PROPERTY DEVELOPER Patrick McKillen owns €45 million worth of properties around the world that have not been used as security against his debts, according to a court document.
The details are given in a final witness statement from Mr McKillen’s associate, Liam Cunningham, which the McKillen side has refused for a week to release to the press.
Following representations from The Irish Times and the Irish Independent, Mr Justice David Richards made clear that all witness statements had to be made public, minus redactions.
In the long-running High Court case in London, Mr McKillen has argued he was improperly blocked from buying financier, Derek Quinlan’s controlling share in a luxury London hotel group.
In a schedule attached to Mr Cunningham’s statement, valuations are placed on a string of properties, including offices in the UK, Germany, Argentina and France and apartments and development lands in Vietnam.
Insisting that Mr McKillen could have afforded to buy Mr Quinlan’s share, Mr Cunningham said Mr McKillen had been offered loans costing €13 million a year in interest. The property developer, he said, “holds a substantial unencumbered property portfolio that he could, if necessary, sell in order to raise” the funds needed.
The properties listed include the Northpoint Argentina Logistic centre and office campus, which was valued by Colliers International in March 2011 at € 19.7 million.
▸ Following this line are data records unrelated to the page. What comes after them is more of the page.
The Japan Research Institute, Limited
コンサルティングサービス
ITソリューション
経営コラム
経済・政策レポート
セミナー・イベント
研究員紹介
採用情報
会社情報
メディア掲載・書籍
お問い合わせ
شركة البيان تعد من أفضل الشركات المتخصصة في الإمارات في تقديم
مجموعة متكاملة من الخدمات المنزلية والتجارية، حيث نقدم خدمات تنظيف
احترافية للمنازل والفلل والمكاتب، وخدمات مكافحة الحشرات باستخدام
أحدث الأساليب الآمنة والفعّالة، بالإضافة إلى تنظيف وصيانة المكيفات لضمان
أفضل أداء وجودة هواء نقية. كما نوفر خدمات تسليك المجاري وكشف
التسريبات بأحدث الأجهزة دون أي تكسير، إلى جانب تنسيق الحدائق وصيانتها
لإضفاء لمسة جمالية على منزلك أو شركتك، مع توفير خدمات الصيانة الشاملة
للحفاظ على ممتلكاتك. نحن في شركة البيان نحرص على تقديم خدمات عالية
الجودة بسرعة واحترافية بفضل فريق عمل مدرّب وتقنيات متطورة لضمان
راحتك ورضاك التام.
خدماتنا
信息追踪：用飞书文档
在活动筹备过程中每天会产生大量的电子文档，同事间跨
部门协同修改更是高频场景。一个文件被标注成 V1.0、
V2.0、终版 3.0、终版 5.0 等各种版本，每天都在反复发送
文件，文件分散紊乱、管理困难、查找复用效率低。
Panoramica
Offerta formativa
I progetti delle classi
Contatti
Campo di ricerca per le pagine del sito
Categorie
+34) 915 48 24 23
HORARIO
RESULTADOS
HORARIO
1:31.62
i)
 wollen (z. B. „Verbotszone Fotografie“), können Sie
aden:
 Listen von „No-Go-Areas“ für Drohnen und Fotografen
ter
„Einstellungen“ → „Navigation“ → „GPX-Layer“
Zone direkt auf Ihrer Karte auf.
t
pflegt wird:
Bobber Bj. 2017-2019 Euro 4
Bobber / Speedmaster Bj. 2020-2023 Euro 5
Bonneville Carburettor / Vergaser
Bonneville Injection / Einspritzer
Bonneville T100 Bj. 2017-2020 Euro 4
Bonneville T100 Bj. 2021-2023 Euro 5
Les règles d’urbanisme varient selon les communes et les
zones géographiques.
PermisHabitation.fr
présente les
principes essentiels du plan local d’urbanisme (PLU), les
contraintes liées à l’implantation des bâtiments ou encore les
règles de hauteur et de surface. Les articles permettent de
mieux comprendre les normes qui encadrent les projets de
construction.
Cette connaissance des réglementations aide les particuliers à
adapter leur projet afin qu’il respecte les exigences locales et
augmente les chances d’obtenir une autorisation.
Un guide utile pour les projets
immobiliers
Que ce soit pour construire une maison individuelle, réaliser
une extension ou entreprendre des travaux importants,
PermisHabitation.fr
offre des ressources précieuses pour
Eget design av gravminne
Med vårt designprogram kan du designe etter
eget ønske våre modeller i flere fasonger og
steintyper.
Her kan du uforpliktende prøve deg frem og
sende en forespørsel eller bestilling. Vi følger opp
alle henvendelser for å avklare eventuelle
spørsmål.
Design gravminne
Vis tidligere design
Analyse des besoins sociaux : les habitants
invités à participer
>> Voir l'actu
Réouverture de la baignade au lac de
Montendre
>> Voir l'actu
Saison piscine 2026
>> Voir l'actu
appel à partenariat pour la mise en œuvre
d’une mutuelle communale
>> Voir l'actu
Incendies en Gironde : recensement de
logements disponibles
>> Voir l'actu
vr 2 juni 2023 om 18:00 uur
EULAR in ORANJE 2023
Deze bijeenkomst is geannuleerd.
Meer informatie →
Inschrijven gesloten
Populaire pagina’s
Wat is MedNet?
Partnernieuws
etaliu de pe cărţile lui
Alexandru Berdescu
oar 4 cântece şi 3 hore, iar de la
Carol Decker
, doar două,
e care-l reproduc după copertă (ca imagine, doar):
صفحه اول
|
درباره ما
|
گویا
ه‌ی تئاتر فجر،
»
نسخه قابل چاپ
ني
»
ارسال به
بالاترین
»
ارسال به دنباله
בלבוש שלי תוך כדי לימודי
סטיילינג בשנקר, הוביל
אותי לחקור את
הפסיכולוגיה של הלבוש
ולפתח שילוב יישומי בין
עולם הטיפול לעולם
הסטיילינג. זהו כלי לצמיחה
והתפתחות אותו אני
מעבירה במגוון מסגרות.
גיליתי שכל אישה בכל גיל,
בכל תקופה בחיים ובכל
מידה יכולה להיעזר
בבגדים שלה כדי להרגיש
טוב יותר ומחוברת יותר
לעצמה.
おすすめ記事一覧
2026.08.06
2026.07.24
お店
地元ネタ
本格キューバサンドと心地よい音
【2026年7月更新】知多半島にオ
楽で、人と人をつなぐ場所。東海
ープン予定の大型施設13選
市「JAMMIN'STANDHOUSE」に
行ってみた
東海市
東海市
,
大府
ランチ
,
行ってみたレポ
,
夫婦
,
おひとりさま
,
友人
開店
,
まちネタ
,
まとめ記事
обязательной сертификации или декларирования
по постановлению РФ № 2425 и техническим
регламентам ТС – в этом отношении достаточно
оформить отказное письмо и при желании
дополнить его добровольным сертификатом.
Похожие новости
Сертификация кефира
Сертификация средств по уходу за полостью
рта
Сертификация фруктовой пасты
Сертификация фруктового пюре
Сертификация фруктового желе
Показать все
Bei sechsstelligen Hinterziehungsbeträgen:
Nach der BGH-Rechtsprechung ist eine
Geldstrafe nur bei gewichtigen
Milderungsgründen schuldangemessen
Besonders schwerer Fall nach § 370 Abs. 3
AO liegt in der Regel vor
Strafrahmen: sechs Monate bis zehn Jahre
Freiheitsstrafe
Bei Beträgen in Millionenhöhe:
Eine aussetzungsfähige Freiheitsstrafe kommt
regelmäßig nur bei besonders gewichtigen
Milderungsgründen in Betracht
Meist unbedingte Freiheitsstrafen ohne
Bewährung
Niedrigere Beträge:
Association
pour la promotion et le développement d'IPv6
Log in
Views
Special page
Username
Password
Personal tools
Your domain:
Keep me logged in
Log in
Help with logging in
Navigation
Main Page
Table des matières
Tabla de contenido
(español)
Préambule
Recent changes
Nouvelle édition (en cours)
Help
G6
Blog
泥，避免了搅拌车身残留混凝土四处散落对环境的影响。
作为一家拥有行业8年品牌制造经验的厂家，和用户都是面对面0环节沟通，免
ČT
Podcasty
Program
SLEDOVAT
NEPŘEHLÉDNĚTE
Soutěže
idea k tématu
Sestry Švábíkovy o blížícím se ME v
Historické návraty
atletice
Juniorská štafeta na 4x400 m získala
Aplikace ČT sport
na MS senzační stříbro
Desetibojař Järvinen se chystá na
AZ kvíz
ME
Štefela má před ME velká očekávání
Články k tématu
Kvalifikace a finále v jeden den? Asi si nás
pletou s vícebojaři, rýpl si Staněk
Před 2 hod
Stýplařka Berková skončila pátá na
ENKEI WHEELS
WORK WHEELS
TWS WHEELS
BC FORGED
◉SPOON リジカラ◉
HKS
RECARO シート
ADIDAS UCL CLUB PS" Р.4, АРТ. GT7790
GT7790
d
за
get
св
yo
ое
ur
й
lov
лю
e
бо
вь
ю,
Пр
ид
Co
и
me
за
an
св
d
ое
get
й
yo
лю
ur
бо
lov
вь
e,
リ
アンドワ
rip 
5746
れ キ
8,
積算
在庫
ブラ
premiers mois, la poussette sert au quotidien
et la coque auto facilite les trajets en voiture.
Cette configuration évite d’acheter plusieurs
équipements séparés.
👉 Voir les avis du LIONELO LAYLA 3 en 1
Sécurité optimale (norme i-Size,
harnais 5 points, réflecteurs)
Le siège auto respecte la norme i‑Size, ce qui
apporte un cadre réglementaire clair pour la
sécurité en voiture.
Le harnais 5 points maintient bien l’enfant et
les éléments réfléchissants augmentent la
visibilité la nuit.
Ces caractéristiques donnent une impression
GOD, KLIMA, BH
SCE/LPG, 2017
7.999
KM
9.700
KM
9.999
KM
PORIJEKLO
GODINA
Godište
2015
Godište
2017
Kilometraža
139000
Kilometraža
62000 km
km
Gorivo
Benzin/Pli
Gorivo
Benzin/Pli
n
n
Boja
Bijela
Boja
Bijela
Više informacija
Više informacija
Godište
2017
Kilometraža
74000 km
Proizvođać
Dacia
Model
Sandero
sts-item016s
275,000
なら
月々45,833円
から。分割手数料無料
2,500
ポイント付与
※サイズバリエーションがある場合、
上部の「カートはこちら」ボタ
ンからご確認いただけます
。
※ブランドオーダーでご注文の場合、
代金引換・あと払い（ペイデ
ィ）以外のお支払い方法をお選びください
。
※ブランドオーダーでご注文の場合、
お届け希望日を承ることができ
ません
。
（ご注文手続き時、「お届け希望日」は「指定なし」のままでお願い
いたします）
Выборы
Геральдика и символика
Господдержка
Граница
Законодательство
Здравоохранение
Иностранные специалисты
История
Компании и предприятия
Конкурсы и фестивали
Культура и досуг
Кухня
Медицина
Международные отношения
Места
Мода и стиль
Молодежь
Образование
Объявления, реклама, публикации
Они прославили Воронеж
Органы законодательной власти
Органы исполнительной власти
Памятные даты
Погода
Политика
A number of other Argentinian properties are listed without valuation, including the Andillian Argentina Vineyard gated community and the Isabel/Be Experience complex of galleries and bars.
In France, he owns a commercial property on Boulevard San Germain valued at € 1.7 million, on which an offer to buy was made in September 2010 by a French university. In Aix-en-Provence, Mr Cunningham listed a car park valued at €1 million, while a property at 26 Rue Danton in Paris is valued at €1.055 million once an outstanding loan of €629,516 is deducted.
A home on Paris’s Place Vendôme, which has just €14,000 worth of outstanding debt, is valued at €8.45 million, while a commercial property in Knightsbridge, London, is valued at more than €7 million, once debts are excluded. The Vietnamese properties listed include a site at Dalat with planning permission and shops and housingwhile another listed as Habotec has planning permission for a biotechnology park.